Ein ganzes Jahrhundert hat Franziska Bless bereits erlebt und so gerne sie in Erinnerungen schwelgt, sie ist dabei auch immer offen für Neues geblieben. In ihrem Zimmer im Caritas-Zentrum Franz von Assisi schaut sie sich mit ihrer Tochter, Brunhilde Lichte, gerne Bilder oder Andenken an, daher stehen dort auch viele ihrer Souvenirs: Der Zeitungsartikel über den ersten Schützenfestbesuch mit 18, Bilder ihres verstorbenen Ehemannes, das Deko-Schiff "MS Franziska" vom letzten Sommerfest oder aber eine kleine Laterne, die die Kindergartenkinder des St. Antonius Kindergartens im Haempenkamp als Martinslichter im November für die Bewohner vorbeigebracht haben. Im Poesiealbum, das sie herausgeholt hat, stehen die Eintragungen alle noch in alter Sütterlinschrift. "Das kennt heute wahrscheinlich kaum noch jemand." lacht Franziska Bless. "Ach, ist das alles lange her."

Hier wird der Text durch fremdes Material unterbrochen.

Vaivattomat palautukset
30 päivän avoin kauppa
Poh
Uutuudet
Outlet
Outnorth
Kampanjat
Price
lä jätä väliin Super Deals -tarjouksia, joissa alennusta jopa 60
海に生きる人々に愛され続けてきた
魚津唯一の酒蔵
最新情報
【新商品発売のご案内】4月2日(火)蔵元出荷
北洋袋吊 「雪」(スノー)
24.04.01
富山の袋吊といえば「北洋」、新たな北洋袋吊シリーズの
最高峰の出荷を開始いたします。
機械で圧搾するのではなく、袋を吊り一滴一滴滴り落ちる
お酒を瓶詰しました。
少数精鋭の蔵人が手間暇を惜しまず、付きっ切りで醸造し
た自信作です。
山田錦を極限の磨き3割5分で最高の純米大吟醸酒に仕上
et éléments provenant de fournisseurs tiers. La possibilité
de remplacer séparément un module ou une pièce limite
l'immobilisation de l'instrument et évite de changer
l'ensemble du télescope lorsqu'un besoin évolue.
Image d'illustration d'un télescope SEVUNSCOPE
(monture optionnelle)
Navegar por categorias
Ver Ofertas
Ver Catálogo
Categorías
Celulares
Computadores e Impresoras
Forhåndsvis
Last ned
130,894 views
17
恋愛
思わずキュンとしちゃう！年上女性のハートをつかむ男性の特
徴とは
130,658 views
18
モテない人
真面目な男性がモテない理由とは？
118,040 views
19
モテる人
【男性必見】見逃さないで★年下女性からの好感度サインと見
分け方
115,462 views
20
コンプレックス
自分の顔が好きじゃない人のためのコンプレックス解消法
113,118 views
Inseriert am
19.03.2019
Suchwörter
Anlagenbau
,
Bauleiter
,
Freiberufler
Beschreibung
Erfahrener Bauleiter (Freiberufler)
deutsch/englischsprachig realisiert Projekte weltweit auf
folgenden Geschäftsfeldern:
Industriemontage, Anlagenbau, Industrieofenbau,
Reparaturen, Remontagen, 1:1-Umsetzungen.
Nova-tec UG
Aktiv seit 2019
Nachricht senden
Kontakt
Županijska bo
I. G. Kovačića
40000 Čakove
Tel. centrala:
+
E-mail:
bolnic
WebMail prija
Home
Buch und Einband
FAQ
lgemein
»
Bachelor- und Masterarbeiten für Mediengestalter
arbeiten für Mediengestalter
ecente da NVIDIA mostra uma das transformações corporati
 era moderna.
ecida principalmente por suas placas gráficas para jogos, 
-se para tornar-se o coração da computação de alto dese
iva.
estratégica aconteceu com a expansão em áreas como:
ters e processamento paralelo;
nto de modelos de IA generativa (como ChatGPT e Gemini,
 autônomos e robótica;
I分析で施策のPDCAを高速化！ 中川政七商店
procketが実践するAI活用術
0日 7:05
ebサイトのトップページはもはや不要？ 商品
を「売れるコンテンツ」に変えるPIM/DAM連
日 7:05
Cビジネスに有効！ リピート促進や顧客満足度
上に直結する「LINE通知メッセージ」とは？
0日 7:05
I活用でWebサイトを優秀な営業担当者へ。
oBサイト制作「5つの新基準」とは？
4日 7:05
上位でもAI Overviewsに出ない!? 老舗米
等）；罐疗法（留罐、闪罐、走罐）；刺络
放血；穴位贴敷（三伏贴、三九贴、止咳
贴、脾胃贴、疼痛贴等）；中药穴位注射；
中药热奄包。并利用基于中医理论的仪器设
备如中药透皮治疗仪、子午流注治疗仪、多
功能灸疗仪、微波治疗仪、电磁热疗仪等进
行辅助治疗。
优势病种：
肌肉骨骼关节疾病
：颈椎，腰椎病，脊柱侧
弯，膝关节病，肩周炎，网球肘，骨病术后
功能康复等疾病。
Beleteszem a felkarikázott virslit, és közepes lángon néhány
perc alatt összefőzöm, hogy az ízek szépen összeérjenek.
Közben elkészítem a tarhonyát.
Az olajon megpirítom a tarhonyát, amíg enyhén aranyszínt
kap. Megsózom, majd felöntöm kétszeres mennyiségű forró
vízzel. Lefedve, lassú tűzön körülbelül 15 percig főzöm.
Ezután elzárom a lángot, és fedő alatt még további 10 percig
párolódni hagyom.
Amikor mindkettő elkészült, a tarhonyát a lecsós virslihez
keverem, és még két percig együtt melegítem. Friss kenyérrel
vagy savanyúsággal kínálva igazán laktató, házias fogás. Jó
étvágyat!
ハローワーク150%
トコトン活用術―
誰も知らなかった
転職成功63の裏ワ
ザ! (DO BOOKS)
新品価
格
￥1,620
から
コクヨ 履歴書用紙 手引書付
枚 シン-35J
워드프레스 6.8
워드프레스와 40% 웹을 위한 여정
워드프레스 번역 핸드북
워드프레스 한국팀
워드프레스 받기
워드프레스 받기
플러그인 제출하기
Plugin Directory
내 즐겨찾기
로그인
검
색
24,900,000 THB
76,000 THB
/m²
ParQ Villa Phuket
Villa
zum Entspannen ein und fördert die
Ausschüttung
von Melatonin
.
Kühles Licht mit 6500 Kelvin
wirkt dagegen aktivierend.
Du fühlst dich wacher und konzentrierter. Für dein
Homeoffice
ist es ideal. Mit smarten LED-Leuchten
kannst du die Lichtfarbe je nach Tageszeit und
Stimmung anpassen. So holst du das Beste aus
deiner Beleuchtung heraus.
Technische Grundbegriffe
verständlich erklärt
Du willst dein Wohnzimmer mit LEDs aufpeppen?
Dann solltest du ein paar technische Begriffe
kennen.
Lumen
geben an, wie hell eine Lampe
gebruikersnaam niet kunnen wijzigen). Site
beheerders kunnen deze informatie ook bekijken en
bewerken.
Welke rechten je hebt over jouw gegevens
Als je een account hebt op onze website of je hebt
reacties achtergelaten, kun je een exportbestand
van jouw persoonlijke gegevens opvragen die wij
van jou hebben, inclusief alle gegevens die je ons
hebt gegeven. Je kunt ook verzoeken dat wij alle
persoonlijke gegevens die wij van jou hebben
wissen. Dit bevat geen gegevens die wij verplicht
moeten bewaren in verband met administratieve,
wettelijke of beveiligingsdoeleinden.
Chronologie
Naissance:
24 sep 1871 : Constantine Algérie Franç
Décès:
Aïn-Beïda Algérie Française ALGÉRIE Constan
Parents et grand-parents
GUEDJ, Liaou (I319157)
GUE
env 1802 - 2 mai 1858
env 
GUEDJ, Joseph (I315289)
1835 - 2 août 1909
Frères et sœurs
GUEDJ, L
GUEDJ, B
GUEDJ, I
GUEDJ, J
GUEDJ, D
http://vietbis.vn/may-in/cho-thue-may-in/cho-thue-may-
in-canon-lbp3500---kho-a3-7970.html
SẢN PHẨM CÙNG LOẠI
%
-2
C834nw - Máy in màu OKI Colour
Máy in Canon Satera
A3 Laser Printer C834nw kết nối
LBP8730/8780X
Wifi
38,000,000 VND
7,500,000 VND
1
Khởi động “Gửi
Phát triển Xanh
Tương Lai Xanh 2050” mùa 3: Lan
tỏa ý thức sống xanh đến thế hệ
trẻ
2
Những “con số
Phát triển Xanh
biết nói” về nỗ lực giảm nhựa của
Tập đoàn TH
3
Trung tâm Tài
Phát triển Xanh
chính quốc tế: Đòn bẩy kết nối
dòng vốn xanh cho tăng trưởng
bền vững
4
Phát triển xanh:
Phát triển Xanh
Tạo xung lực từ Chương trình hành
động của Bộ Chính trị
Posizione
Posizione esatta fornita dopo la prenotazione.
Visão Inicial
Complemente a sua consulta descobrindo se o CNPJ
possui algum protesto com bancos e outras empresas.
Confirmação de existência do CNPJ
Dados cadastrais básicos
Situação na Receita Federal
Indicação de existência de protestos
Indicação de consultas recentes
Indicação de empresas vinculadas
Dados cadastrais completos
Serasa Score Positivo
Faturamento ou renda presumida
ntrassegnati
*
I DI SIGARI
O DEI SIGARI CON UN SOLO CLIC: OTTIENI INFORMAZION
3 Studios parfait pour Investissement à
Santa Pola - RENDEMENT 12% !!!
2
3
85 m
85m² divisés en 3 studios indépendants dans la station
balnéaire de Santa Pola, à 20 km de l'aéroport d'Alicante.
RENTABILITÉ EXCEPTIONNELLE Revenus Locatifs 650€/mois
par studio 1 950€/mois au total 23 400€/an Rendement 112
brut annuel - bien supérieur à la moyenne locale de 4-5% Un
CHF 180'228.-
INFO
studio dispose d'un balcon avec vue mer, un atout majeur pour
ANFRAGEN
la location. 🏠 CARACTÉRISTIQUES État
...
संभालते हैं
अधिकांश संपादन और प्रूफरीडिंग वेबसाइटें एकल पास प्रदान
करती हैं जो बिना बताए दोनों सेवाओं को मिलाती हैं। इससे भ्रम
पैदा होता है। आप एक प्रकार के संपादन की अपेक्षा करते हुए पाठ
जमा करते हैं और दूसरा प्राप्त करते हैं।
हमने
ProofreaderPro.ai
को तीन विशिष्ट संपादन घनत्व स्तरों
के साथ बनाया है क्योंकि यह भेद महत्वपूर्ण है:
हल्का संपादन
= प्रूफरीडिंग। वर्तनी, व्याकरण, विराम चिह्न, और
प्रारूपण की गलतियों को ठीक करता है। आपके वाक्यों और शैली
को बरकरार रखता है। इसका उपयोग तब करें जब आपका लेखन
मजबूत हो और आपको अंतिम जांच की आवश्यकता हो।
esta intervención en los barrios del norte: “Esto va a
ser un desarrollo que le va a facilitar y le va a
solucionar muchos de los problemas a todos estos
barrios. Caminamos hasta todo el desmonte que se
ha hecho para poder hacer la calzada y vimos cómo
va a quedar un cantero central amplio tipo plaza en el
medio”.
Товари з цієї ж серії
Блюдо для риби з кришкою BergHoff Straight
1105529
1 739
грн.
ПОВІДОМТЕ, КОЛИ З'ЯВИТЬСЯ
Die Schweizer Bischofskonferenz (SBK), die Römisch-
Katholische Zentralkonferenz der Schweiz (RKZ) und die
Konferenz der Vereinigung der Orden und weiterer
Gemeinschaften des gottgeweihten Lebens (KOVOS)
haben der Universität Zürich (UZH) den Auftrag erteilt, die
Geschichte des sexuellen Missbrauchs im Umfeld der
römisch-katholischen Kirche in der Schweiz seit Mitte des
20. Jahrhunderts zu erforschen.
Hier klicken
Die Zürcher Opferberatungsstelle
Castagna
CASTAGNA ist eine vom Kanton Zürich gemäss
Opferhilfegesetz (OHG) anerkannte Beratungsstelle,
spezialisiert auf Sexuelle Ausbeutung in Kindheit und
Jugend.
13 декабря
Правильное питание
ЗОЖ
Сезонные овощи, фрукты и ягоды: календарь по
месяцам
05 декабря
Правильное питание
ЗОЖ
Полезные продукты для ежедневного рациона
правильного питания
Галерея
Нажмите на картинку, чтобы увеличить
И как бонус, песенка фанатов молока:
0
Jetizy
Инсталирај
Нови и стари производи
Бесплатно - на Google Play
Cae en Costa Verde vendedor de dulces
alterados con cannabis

Dass sie tatsächlich einmal 100 Jahre alt würde, damit hat Franziska Blech nie gerechnet. Geboren in Werl im Kreis Soest verlebte sie als ältestes von 6 Kindern eine unbeschwerte Kindheit, spürte aber auch den Schrecken des Krieges. Sie verlor ihren Verlobten und erlebte mit der "Operation Züchtigung" die Sprengung der Möhne-Talsperre. Nach der Ausbildung zur Krankenschwester lernte sie ihren Mann kennen. Eine der Nonnen im Krankenhaus erhielt Besuch von der Verwandschaft - ihr Mann gehörte dazu. Er arbeitete als Schlosser in Bochum unter Tage. Sie heiratete ihn, zog zu ihm und blieb nach der Geburt der Tochter Zuhause. Ehrenamtlich half sie anderen Familien, denen es nicht so gut ging wie ihr. Mit 32 Jahren stand ihr Leben dann nach einer schweren Operation auf Messers Schneide. "Damals habe ich die Krankensalbung erhalten." erzählt sie und ihre Tochter ergänzt: "Sogar die Ärzte sagten, dass nur noch Beten hilft." Der Glaube und das Gebet haben ihr oft Kraft gegeben und so zählt auch eine geschnitzte Madonna zu den Erinnerungsstücken auf dem Regal. Viel Kraft brauchte sie mit 97 Jahren, um sich von einem Oberschenkelhalsbruch zu erholen - auch da hat ihr Glaube sie gestärkt.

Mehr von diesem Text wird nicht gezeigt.